Understanding and accepting control patterns before letting them go

The longer I’ve been experimenting with Aware Parenting, the more I am appreciating the intricacies of control patterns. 

At first I wanted to get rid of them all; not only my own and my children’s, but everyone else’s too.  Now I see appreciation as a vital step in letting them go.

This all stems from seeing two basic fundamental drives in human beings, from conception onwards – the need to fit in, to understand, and to belong in the family and culture into which we are born; and the need to be authentically true to ourselves – to express our own preferences, our feelings, and our own uniqueness.

At some time early on in life, these two needs often come into conflict.  A baby feels hunger, but his mother believes that he needs to wait a certain length of time to be fed.  A baby feels upset, and his father believes that if he is being a good father, his baby will only feel happy feelings.  A toddler wants to explore an object, and her mother wants to protect her mobile phone.  A child wants to eat a certain food, and his father thinks he has to eat all his dinner before he can have pudding.  

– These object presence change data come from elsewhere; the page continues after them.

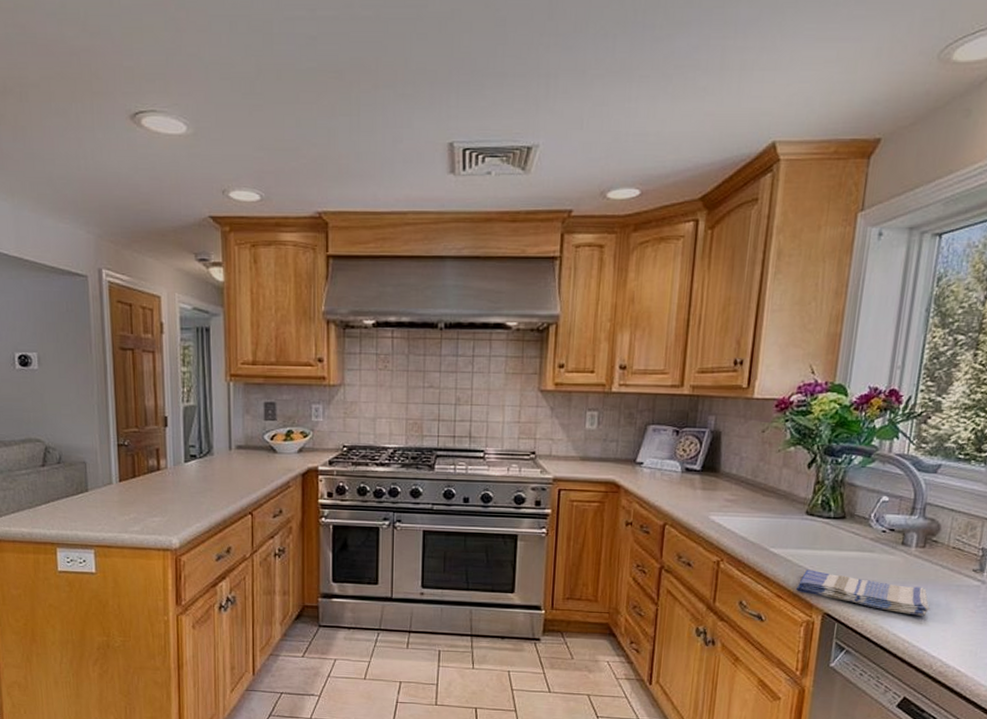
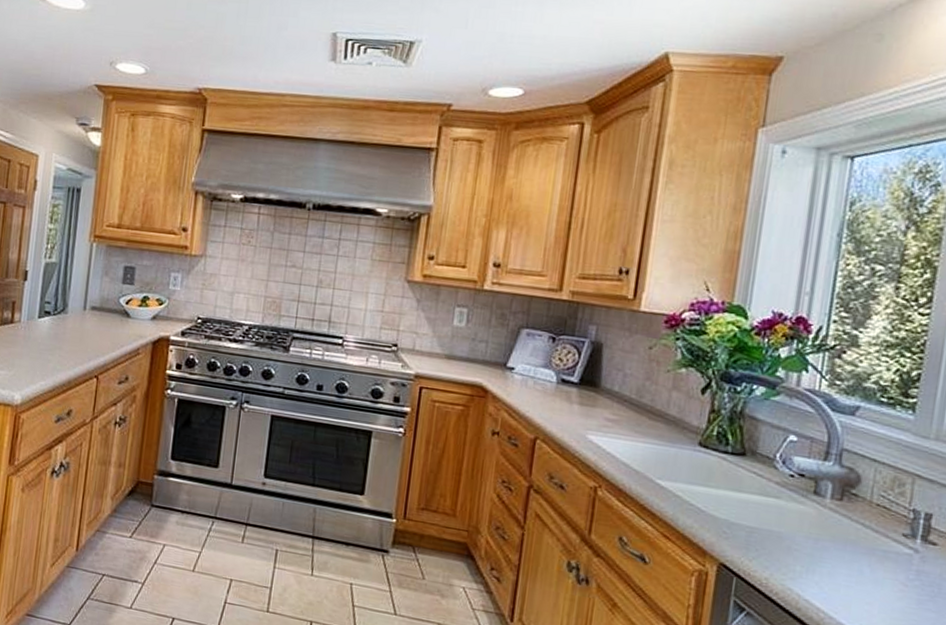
dish towel: present [795,569,930,616] -> none [686,509,850,583]

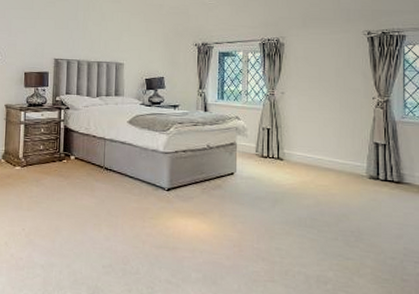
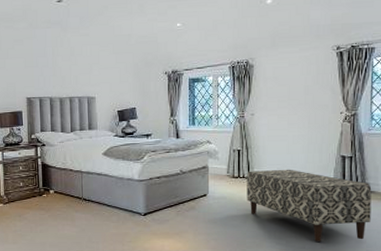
bench: none [276,151,407,235] -> present [247,169,372,242]

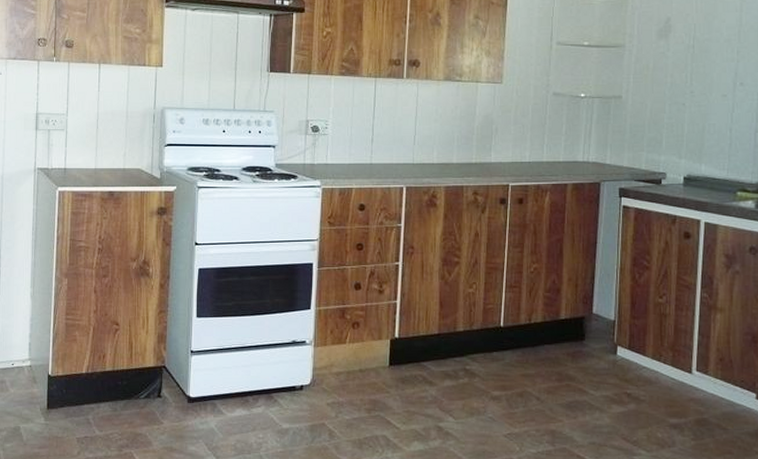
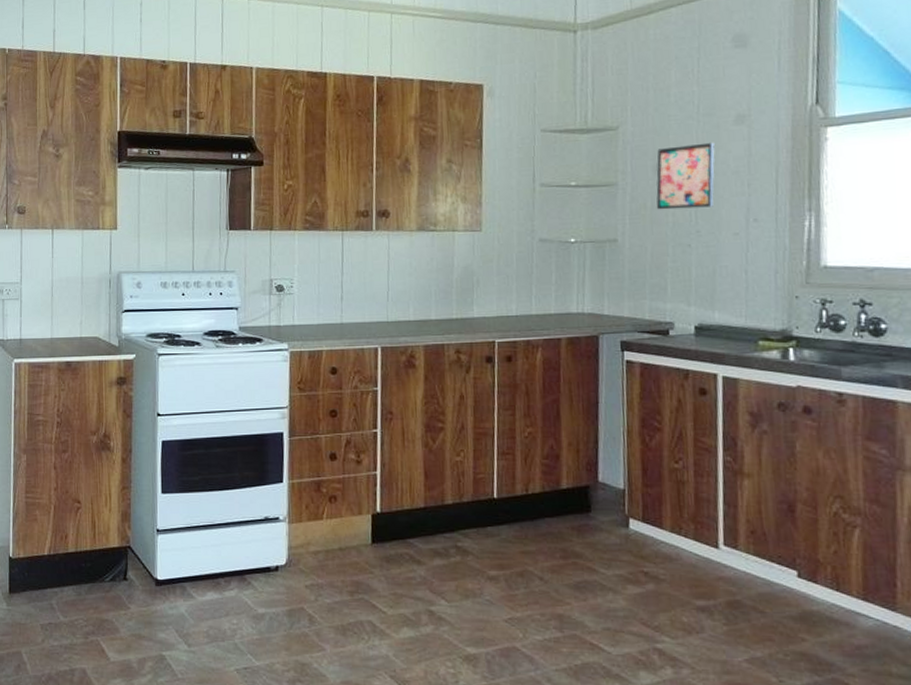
wall art: none [657,12,711,71] -> present [656,142,715,210]

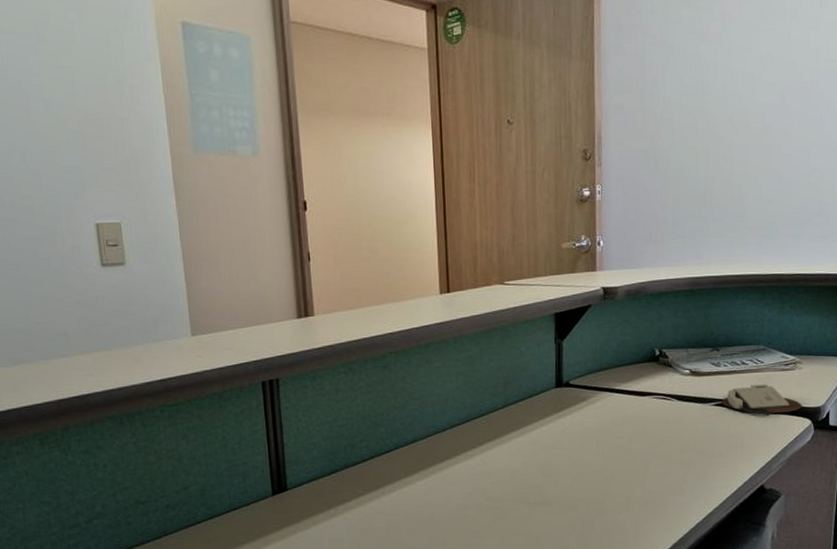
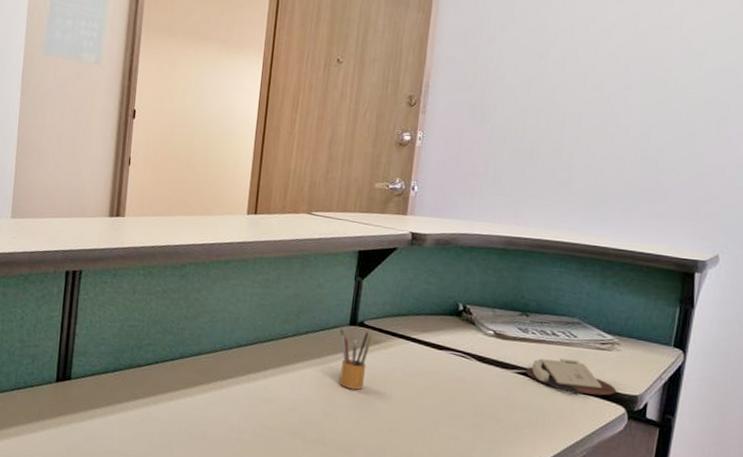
pencil box: none [547,389,578,448] -> present [339,326,372,390]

In order to belong, to be loved and accepted, babies learn to restrict their preferences and feelings and instead to do what brings a smile or a warm tone from their parents.  When they refrain from expressing their true feelings, what develop instead are control patterns (see elsewhere on this site for more information about how control patterns develop). 

A control pattern is not just a habitual way to prevent a feeling from being fully felt and expressed; contained within it are a set of beliefs, gained from the original experience of crying, and seeing the parents’ responses. 

These beliefs can be things such as, “If I cry, something terrible happens,” (If the baby cried and saw the anxiety of his parents); “If I show my upset, I will be left forever,”  (If the baby cried and was left; remember that small babies don’t have any concept of time, and being left alone whilst upset, for them, is forever), “If I express what’s really going on for me, something will explode,”  (If a parent gets angry when a toddler won’t stop crying).  


As you can imagine, the beliefs that emerge are infinitely varied, whilst also all being on the same wavelength – if I express what is real for me, something very unenjoyable will happen.  In that respect, a control pattern is a strategy to get very important needs met – for love, security, safety, belonging, acceptance, inclusion, appreciation, and so on.  

These kind of beliefs lie behind the control patterns of babies – the baby who sucks on his hand with a numb look on his face, the baby who sucks a dummy, the baby who feeds every hour at night at a year old.  The beliefs become more entrenched as we move into childhood and adulthood – the child who runs around manically whenever he is upset, the teenager who seems glued to his mobile phone, and the adult who goes to check his email every time a feeling starts to emerge.  

As a parent aiming to practice Aware Parenting, most of us will come to the conclusion that to help our babies to stay present, and to live with few, or no, control patterns, requires us as parents to move beyond our control patterns and become more present. 

Often it is not enough just to want to stop our control pattern – because it is there for a very particular reason; to get an important need met. 

When we stop a control pattern, we may feel very uncomfortable indeed – and this is probably not just the feelings that the control pattern was protecting us from, it is also probably the feelings related to the acquired belief – eg. “If I show my feelings, something terrible happens.”  The feelings are also about the fear of the terrible thing happening. 

In order to release a control pattern, we may need to find ways of moving into a new way of thinking about what happens when we cry; new, more wanted beliefs.  Each parent will have his or her own way of doing this; for me, Field Center Certified Facilitating is my preference (see elsewhere on this site for more information about this).


As parents aiming to practice Aware Parenting, we may also want to take this into account when our babies our children develop control patterns (and if we have any control patterns, our children will inevitably develop some too).  From my own experience with my children, I have felt very frustrated at times when they have developed control patterns; when my greatest wish is for them to grow up free to express their feelings, and free to be present and aware.  

Now I aim to reframe that – and to see that their choice to use a control pattern is to communicate something to me, and to get a need met.  So instead of just trying to get rid of the control pattern and to help them to cry with me, I aim to do some other things instead. 

First is to see where they have learnt that from; to look to myself, and to make the changes required in myself.  The next is to see that in order for them to let go of that control pattern, the underlying belief will need to shift – and that will also require change from me; both in my being, and my doing of parenting.


When we as parents live a life more in alignment with who we truly are, more aligned with our values, and on more friendly terms with our desires, we instinctively become more joyful and present. 

Our babies and children cannot help but follow suit – because then there is less and less conflict between being whom they truly are, and belonging in their family. 

Authenticity and integrity become the way of our family.  Presence cannot help but be a part of the party!